>>>>>

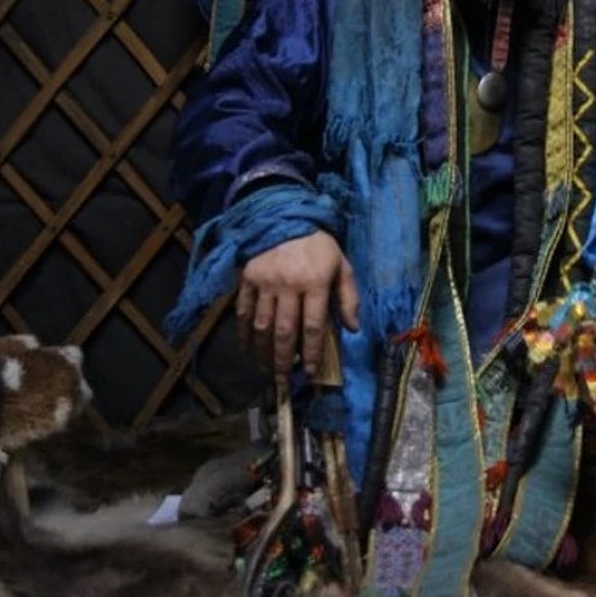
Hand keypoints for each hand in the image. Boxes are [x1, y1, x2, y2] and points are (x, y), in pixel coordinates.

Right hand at [235, 232, 359, 375]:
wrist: (285, 215)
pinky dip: (243, 331)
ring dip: (263, 351)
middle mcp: (289, 285)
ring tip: (266, 369)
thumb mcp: (342, 265)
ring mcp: (265, 282)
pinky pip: (244, 309)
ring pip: (262, 325)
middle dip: (283, 360)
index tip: (310, 373)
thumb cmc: (318, 245)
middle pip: (284, 331)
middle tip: (283, 381)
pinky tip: (246, 346)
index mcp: (316, 282)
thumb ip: (348, 297)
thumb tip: (352, 328)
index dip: (311, 352)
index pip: (313, 326)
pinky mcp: (248, 278)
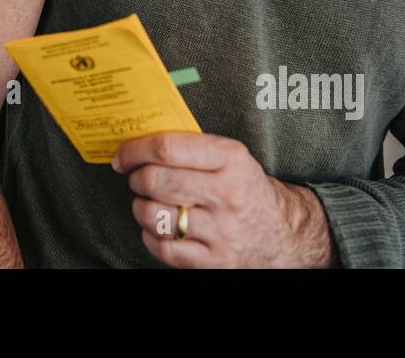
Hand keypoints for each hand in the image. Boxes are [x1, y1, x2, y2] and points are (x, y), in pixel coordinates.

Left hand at [112, 132, 336, 267]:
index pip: (167, 148)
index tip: (122, 156)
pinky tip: (159, 228)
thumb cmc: (245, 188)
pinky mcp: (215, 260)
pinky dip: (152, 237)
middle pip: (156, 181)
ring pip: (156, 216)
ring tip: (148, 204)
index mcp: (230, 159)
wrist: (282, 232)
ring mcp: (221, 230)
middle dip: (136, 179)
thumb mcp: (231, 156)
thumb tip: (138, 143)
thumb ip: (191, 147)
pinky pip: (164, 249)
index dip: (134, 150)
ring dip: (141, 208)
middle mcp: (227, 194)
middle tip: (137, 179)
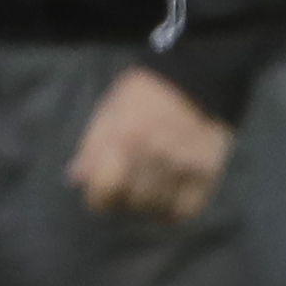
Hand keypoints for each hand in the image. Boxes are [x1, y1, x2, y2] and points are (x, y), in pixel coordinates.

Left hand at [68, 66, 233, 221]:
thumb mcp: (110, 110)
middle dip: (126, 198)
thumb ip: (93, 146)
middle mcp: (155, 155)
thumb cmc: (145, 94)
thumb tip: (78, 180)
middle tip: (130, 187)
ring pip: (157, 208)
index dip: (99, 198)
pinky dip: (174, 210)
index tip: (103, 194)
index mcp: (126, 138)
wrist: (197, 76)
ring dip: (149, 204)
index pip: (103, 192)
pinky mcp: (207, 172)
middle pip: (131, 203)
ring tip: (150, 190)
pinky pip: (186, 209)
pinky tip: (169, 199)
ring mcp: (184, 165)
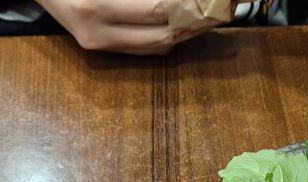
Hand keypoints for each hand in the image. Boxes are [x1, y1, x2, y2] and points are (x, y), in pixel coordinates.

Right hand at [35, 0, 200, 53]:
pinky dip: (162, 38)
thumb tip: (174, 0)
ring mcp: (95, 43)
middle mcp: (96, 30)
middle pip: (161, 36)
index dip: (188, 7)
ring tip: (199, 18)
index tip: (210, 3)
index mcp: (98, 5)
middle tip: (214, 10)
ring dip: (181, 34)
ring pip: (154, 48)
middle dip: (192, 24)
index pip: (159, 10)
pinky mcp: (94, 49)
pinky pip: (140, 50)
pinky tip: (175, 25)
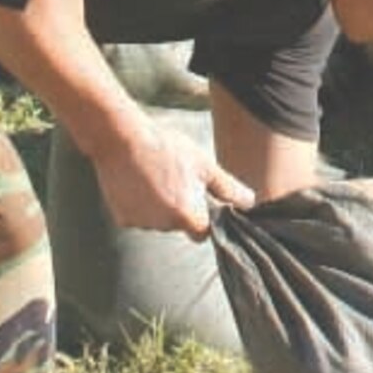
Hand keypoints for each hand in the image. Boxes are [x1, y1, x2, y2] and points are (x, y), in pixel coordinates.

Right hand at [92, 115, 256, 237]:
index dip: (206, 218)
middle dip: (183, 209)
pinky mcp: (122, 218)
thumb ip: (228, 189)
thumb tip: (250, 203)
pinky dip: (143, 206)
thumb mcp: (205, 166)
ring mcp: (140, 223)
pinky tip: (142, 183)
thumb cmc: (168, 149)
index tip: (202, 198)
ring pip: (160, 222)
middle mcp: (162, 226)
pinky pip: (140, 217)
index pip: (203, 232)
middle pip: (180, 226)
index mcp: (185, 215)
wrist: (123, 140)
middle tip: (179, 179)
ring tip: (159, 177)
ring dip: (163, 207)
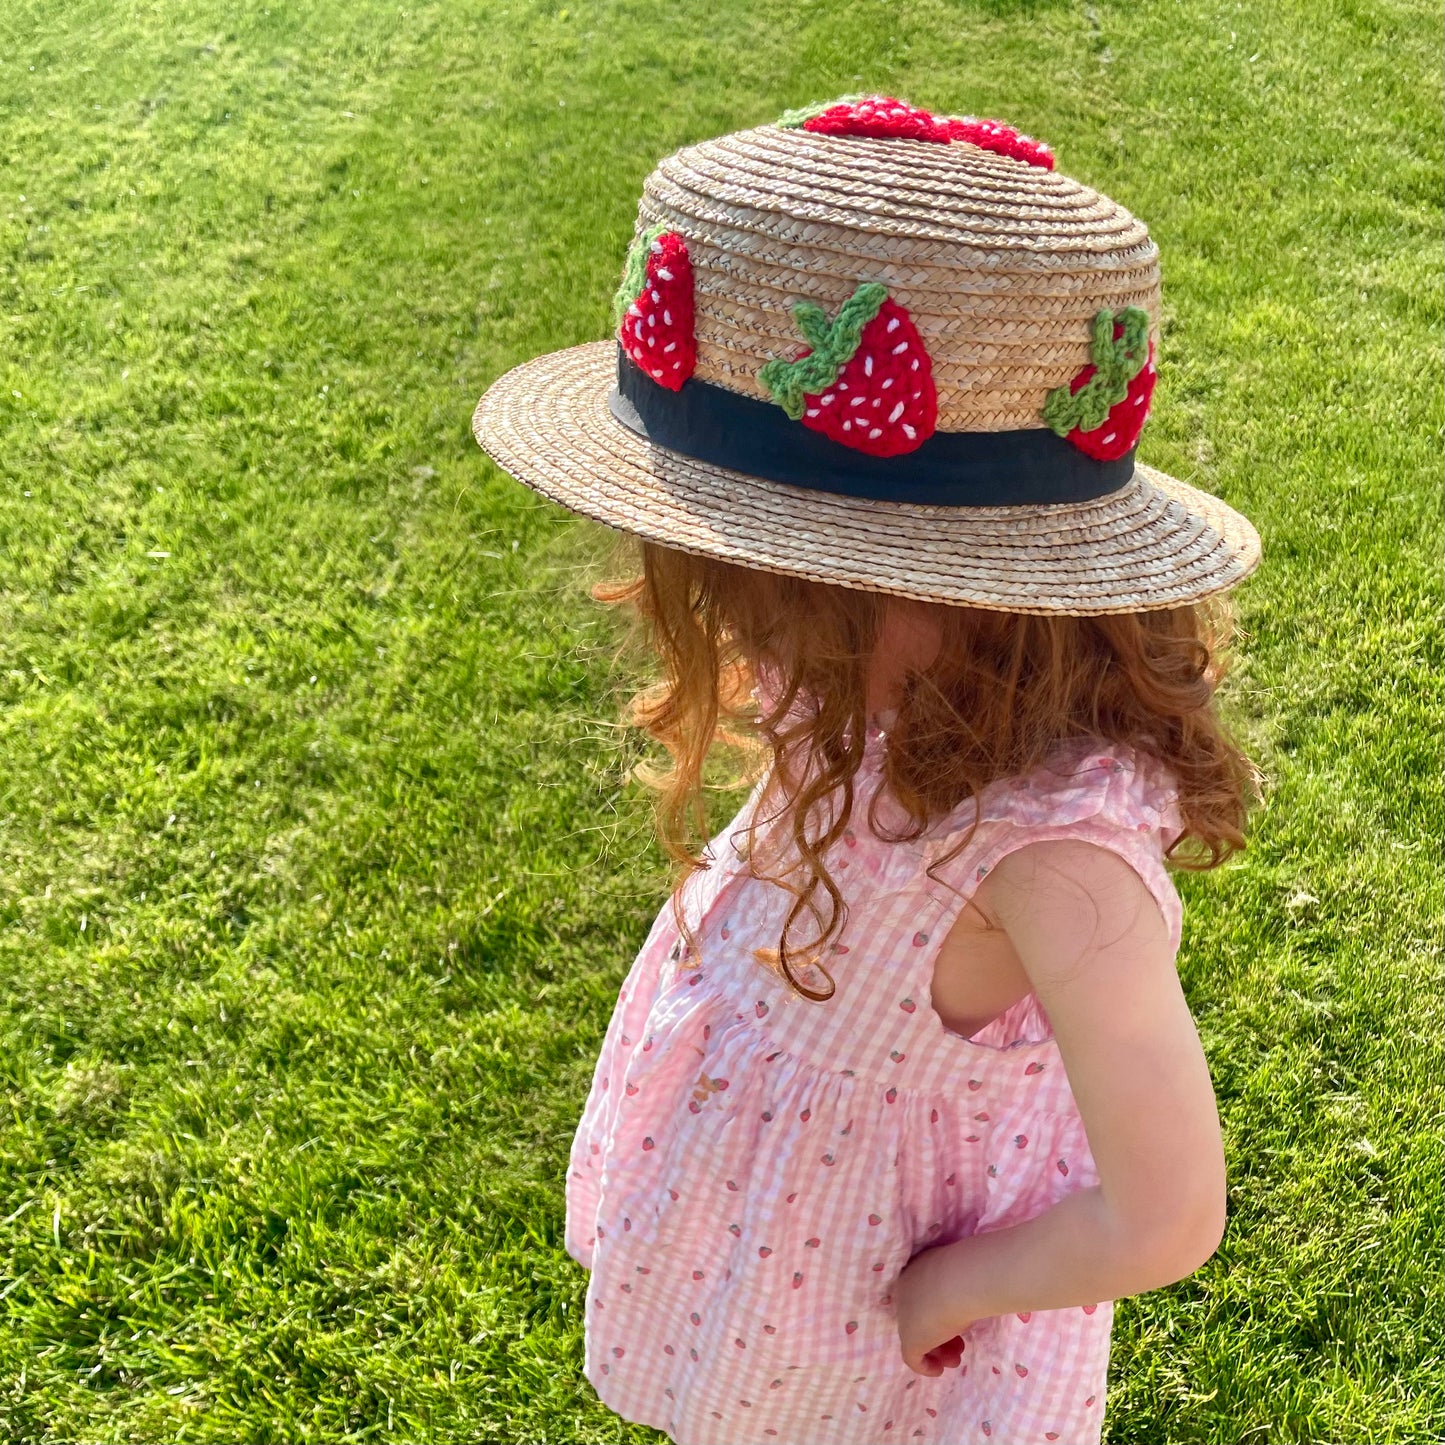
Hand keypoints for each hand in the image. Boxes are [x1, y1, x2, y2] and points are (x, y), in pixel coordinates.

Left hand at [893, 1246, 977, 1376]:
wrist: (959, 1281)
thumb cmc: (966, 1273)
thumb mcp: (960, 1279)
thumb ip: (956, 1289)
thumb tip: (967, 1297)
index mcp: (915, 1273)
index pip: (925, 1300)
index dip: (942, 1315)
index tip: (960, 1327)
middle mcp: (905, 1292)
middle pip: (922, 1320)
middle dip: (941, 1336)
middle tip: (960, 1346)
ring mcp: (905, 1316)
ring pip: (919, 1337)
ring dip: (939, 1351)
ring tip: (956, 1360)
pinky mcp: (908, 1339)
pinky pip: (912, 1358)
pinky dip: (925, 1366)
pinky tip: (939, 1369)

<<<<<

_How to complete this task_: For each line above that contains "Right", make a copy.

_Answer to this task_:
Right hand at [235, 232, 359, 375]:
Right hand at [35, 0, 200, 53]:
Right hand at [92, 115, 256, 237]:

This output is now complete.